Pour les sujets en situation de grande précarité ou d’errance, au moins ceux qui sont approchables, la position clinique, disent Franck Mathieu, Marie-Hélène Bussac-Garat et Bernard Duez, doit nécessairement osciller entre une approche primaire qui enveloppe et colmate les failles narcissiques identitaires de la personnalité et une approche secondaire qui accueille la parole avec la distance nécessaire au développement de ressources internes propre à l’individu. C’est un travail de l’originaire comme fonction constante de réélaboration de l’archaïque» (p. 109). Errance et précarité apparaissent alors comme des phénomènes sociaux qui contribuent à désorganiser les individus.
Dans la deuxième partie de l’ouvrage, on peut lire l’article sur Cesare Musatti, l’un des pères fondateurs de la psychanalyse italienne, celui sur l’Iran où il apparaît que le gouvernement actuel est plus ou moins contraint de reconnaître la psychanalyse face à l’ampleur de la demande de soins.

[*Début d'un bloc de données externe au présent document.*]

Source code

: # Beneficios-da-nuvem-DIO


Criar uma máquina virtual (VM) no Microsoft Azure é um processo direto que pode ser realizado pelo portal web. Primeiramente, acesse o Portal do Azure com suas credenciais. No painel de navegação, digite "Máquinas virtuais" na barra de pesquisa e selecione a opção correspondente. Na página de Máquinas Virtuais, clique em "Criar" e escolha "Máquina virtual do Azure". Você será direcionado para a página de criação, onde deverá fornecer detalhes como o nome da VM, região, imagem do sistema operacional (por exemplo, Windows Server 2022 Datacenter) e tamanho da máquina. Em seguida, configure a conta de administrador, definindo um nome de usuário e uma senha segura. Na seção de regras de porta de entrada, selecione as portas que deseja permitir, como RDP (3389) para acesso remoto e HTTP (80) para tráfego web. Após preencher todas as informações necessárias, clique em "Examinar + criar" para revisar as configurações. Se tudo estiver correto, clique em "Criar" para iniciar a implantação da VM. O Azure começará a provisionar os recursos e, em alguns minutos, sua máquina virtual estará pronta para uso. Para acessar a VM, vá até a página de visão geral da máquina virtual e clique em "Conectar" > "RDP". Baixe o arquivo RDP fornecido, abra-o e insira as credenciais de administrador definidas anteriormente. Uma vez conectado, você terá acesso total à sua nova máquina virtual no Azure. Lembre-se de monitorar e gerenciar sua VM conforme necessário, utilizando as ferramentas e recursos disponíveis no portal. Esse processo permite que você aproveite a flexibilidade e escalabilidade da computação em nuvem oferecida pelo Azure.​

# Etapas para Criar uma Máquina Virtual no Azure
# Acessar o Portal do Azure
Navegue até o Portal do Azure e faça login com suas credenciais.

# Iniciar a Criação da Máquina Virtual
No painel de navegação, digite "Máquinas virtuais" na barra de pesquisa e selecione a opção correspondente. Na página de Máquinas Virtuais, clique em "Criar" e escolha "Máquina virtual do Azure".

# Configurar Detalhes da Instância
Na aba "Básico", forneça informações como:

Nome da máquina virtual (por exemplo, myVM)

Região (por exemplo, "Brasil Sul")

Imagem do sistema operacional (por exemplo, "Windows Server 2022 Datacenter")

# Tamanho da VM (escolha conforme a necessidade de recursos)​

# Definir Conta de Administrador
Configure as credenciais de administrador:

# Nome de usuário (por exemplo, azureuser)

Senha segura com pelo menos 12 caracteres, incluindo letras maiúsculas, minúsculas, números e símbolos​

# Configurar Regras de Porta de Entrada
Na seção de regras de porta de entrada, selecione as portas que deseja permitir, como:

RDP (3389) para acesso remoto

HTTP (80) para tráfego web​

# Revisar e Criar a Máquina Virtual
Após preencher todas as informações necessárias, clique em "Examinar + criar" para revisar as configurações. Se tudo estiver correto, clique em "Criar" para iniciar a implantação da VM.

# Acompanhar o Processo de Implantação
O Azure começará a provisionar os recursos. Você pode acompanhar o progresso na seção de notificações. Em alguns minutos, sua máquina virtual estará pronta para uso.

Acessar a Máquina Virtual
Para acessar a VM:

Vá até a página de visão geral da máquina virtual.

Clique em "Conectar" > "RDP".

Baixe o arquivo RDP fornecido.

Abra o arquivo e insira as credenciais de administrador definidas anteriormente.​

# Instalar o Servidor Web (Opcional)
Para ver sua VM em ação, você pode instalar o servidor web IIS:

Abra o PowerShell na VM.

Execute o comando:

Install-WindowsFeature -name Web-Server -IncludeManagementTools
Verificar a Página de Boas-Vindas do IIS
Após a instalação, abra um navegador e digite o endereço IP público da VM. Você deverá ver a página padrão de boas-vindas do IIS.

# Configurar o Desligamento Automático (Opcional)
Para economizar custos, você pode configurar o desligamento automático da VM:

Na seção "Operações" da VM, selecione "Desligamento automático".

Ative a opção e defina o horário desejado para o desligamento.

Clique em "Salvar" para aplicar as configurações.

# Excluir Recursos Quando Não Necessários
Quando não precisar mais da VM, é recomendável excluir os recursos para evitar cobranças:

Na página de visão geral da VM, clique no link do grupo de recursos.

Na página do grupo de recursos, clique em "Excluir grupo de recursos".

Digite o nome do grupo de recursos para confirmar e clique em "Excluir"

l’article de Emile Jalley sur Psychanalyse et psychologie montre avec vigueur comment la psychanalyse est littéralement repoussée par le cognitivisme. Il évoque Fraisse et son américanisme intransigeant au niveau de la psychologie, Colette Chiland qui lui était soumise. Il fustige l’ignorance philosophique de la plupart des psychologues et surtout des cliniciens. La psychanalyse esr démunie devant ses        adversaires, «face à la perte du maniement d’une logique moderne de la contradiction (Pascal, Kant, Hegel, Marx, Freud» (p. 146).
De l’hommage à Nathalie  Zaltzman par Ghyslain Levy, nous retenons ceci : «Pour Nathalie Zaltzman, la guérison par la psychanalyse ne peut être réduite à la dimension exclusive du registre personnel ou privé…(Elle) débouche nécessairement sur l’autre concept majeur de (son oeuvre): le Kulturarbeit qui n’en est que l’autre face. L’homme est un effet de culture, comme la guérison  par la psychanalyse participe au travail de culture» (p. 186).
Enfin, de Michel Lapeyre décédé en 2009, on peut rappeler ceci qui résume l’un de ses articles : «Qu’est-ce que le corps de l’être humain pour la psychanalyse ? Il y a une ambiguïté du corps en rapport avec les espèces de la présence et de l’absence comme sous les espèces de l’apparence et de l’essence, là où faire acte de présence, prendre corps et aller à la rencontre de l’autre réel, sont la même chose, toujours unique et répétée  : dépense et don» (p. 195).
Il nous semble que, dans ce livre, l’individu singulier, dans ce qui l’enferme au plus étroit de lui-même (la psychose), retrouve, grâce à la psychanalyse, un peu d’ouverture au monde.